**TEXT SEGMENT**
--*--
Keycloak is installed via Helm Chart from an OCI registry — treating the chart like a container image, with versioned pulls and digest pinning:

sources:
  - repoURL: oci://registry-1.docker.io/cloudpirates/keycloak
    chart: keycloak
    targetRevision: 0.8.0

Adding a new service with SSO is now a consistent process: create a Client in the Keycloak realm, configure the service to point at Keycloak's OIDC issuer, and let External Secrets inject the client secret. No manual credential distribution.

Sim tenho que configurar todos os apps novamente para aceitar auth com keycloak, mas isso e um lab, entao atualmente esta como debito tecnico.

External Secrets Operator v0.20.4 + Bitwarden — Zero Secrets in Git


Nothing sensitive lives in Git. Every credential, API key, token, and certificate is stored in Bitwarden Secrets Manager and synced into the cluster by the External Secrets Operator v0.20.4.

The flow is straightforward: a secret is created in Bitwarden and associated with a project. An ExternalSecret resource in the cluster defines which fields to fetch and which Kubernetes Secret to materialize them into. The ESO authenticates to Bitwarden via a ClusterSecretStore, and the secret shows up in the correct namespace as a standard Kubernetes Secret — no manual copying, no environment variables hardcoded anywhere, no secrets in commit history.

It's one of those things that feels like extra setup upfront, but becomes invisible once it's running. And you stop worrying about accidentally pushing something you shouldn't.

apiVersion: external-secrets.io/v1beta1
kind: ClusterSecretStore
spec:
  provider:
    bitwarden:
      organizationId: <bitwarden-org-id>
      projectId: <bitwarden-project-id>

ArgoCD itself uses a complementary mechanism — the $secret-name:key syntax — to inject secrets directly into Helm values at sync time, without ever writing them to Git:

helm:
  parameters:
    - name: auth.openid.client_secret
      value: $kiali-secrets:client_secret

The result: the Git repository is entirely safe to be public. Every credential flows through Bitwarden → ESO → Kubernetes Secret, with no stops in a config file. No exceptions.

Observability: Prometheus, Grafana, Kiali

kube-prometheus-stack - The Foundation

The observability stack starts with kube-prometheus-stack v75.10.0, which in a single Helm chart installs:

One important decision: Grafana is installed separately, with grafana.enabled: false in the stack values. This decouples Grafana's lifecycle from the rest of the stack and allows independent versioning.

Two configuration flags that are easy to overlook but matter in a multi-component environment:

serviceMonitorSelectorNilUsesHelmValues: false
podMonitorSelectorNilUsesHelmValues: false

These tell Prometheus to discover all ServiceMonitor and PodMonitor resources in the cluster, regardless of labels. Without this, Prometheus would only scrape targets matching specific label selectors — and Istio's metrics wouldn't be collected automatically.

That said, this approach makes sense for a lab, where the goal is visibility into everything. In a real production environment, scraping indiscriminately is a problem — especially with limited storage. A proper follow-up would be narrowing down which services actually produce useful metrics and filtering everything else out. That's on the list.

Grafana v10.1.4 — Persistent Dashboards with PostgreSQL and SSO Keycloak


Grafana runs as its own ArgoCD Application at wave 0 — Kiali depends on it, so it needs to be up before anything else.
--*--
**GIVEN INFORMATION**
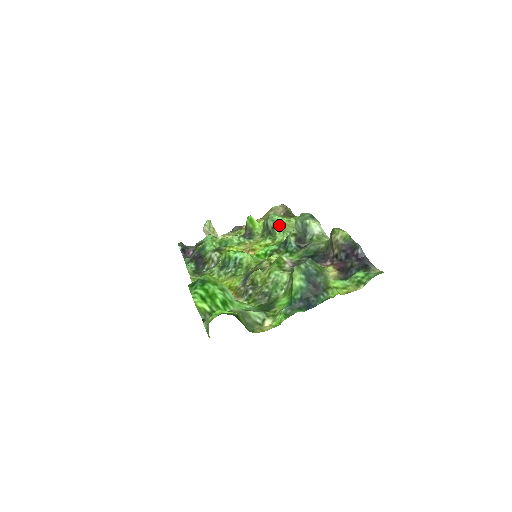
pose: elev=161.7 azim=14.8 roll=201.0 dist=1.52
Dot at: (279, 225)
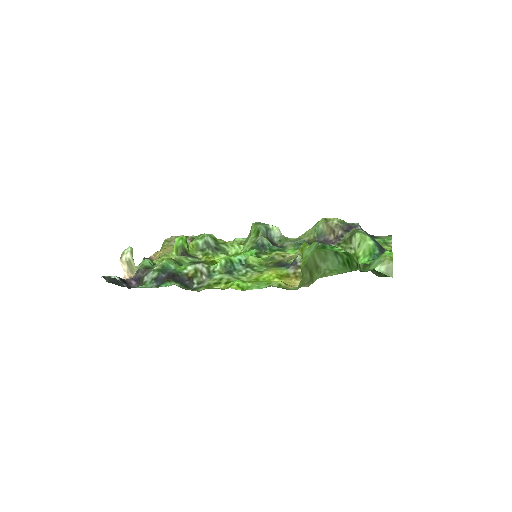
Dot at: (220, 241)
--*--
**WHAT TO WORK ON**
Reproduce word for word the part of the text segment on the cluster setup that opens with the words containing "One important decision: Grafana" and closes with "be collected automatically.". The listing is separate material, unrelated to the text segment on the cluster setup.

**RESULT BELOW**
One important decision: Grafana is installed separately, with grafana.enabled: false in the stack values. This decouples Grafana's lifecycle from the rest of the stack and allows independent versioning.

Two configuration flags that are easy to overlook but matter in a multi-component environment:

serviceMonitorSelectorNilUsesHelmValues: false
podMonitorSelectorNilUsesHelmValues: false

These tell Prometheus to discover all ServiceMonitor and PodMonitor resources in the cluster, regardless of labels. Without this, Prometheus would only scrape targets matching specific label selectors — and Istio's metrics wouldn't be collected automatically.